Navigation : le passage du nord-ouest n’est pas pour demain ! // Shipping : Northwest Passage not for tomorrow !

Avec la hausse rapide des températures dans l’Arctique et la fonte tout aussi rapide des calottes glaciaires, on pensait que de nouvelles routes maritimes s’ouvriraient dans la partie nord du globe terrestre. On imaginait que les passages du Nord-Est et du Nord-Ouest deviendraient accessibles, raccourcissant les trajets de navigation entre les continents. C’était aller un peu trop vite en besogne. Les scientifiques nous expliquent aujourd’hui que la fonte rapide des glaces dans l’océan Arctique ne facilite pas, au moins pour le moment, la navigation entre l’Europe et l’Asie et vice versa. En fait, le réchauffement climatique génère une glace plus épaisse et plus dangereuse qui provoque des blocages dans les deux passages.

Un nombre de plus en plus important de navires naviguent dans le Passage du Nord-Ouest au nord du Canada, et la fonte de la banquise promet de nouvelles opportunités de commerce et d’exploration. Des cargos, des bateaux de pêche et même un paquebot de croisière avec 1 000 passagers à son bord figurent parmi les navires qui ont effectué ces dernières années ce voyage autrefois impensable.
Cependant, une nouvelle étude publiée dans la revue Communications Earth and Environment tempère l’optimisme actuel et remet en question la croyance de plus en plus répandue selon laquelle le Passage du Nord-Ouest pourrait devenir une voie de navigation alternative dans l’Arctique. Les auteurs de l’étude ont constaté que, loin de s’ouvrir, la saison de navigation dans le Passage du Nord-Ouest – le nombre de semaines par an pendant lesquelles un navire peut naviguer en toute sécurité – s’est en fait raccourcie entre 2007 et 2021.

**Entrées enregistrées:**

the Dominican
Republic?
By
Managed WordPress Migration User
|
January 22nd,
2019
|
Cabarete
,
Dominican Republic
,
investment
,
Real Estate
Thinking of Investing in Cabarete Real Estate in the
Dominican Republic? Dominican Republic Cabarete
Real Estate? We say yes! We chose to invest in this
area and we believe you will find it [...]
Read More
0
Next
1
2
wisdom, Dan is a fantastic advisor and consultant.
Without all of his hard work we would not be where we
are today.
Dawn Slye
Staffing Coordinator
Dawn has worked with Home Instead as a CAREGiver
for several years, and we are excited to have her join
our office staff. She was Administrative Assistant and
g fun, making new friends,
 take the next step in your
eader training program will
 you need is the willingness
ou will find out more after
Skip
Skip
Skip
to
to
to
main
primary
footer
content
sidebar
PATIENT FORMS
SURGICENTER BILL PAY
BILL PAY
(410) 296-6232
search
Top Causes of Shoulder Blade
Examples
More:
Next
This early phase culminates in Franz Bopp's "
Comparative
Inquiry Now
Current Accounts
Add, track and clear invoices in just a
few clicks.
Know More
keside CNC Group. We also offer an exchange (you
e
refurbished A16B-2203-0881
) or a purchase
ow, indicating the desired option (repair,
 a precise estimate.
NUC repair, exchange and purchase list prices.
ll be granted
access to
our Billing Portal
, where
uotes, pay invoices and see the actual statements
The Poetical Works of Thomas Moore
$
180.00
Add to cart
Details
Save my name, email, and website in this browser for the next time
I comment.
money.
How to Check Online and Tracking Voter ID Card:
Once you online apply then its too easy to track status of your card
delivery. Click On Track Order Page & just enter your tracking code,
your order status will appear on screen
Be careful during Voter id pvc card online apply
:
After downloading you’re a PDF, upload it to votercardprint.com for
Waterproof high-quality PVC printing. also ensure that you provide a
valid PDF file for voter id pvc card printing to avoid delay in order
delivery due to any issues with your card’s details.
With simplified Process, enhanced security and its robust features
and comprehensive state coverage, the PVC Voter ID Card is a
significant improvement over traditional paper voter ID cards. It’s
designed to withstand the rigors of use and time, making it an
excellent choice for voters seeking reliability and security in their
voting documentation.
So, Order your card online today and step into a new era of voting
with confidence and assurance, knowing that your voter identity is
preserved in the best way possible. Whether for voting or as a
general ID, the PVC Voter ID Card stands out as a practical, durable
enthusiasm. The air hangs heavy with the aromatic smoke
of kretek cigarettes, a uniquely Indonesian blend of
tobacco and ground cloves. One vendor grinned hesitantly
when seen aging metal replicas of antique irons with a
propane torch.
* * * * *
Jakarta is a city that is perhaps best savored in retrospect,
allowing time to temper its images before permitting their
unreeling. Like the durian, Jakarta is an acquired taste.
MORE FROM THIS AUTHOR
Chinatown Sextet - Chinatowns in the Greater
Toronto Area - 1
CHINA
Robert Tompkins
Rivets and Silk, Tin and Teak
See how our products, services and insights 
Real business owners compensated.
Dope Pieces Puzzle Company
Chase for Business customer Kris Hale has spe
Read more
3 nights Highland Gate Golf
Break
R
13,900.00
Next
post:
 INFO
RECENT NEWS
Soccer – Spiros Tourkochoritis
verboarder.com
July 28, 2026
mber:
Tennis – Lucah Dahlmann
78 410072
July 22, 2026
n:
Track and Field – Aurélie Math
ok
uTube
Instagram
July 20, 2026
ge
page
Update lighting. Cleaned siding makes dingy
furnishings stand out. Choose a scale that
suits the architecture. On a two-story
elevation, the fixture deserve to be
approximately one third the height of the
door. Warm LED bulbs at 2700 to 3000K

**CONSIGNE:** Recopiez fidèlement l'extrait de l'article sur le passage du Nord-Ouest, de « Navigation : le passage » jusqu'à « les deux passages. ».

**CORRIGÉ:**
Navigation : le passage du nord-ouest n’est pas pour demain ! // Shipping : Northwest Passage not for tomorrow !

Avec la hausse rapide des températures dans l’Arctique et la fonte tout aussi rapide des calottes glaciaires, on pensait que de nouvelles routes maritimes s’ouvriraient dans la partie nord du globe terrestre. On imaginait que les passages du Nord-Est et du Nord-Ouest deviendraient accessibles, raccourcissant les trajets de navigation entre les continents. C’était aller un peu trop vite en besogne. Les scientifiques nous expliquent aujourd’hui que la fonte rapide des glaces dans l’océan Arctique ne facilite pas, au moins pour le moment, la navigation entre l’Europe et l’Asie et vice versa. En fait, le réchauffement climatique génère une glace plus épaisse et plus dangereuse qui provoque des blocages dans les deux passages.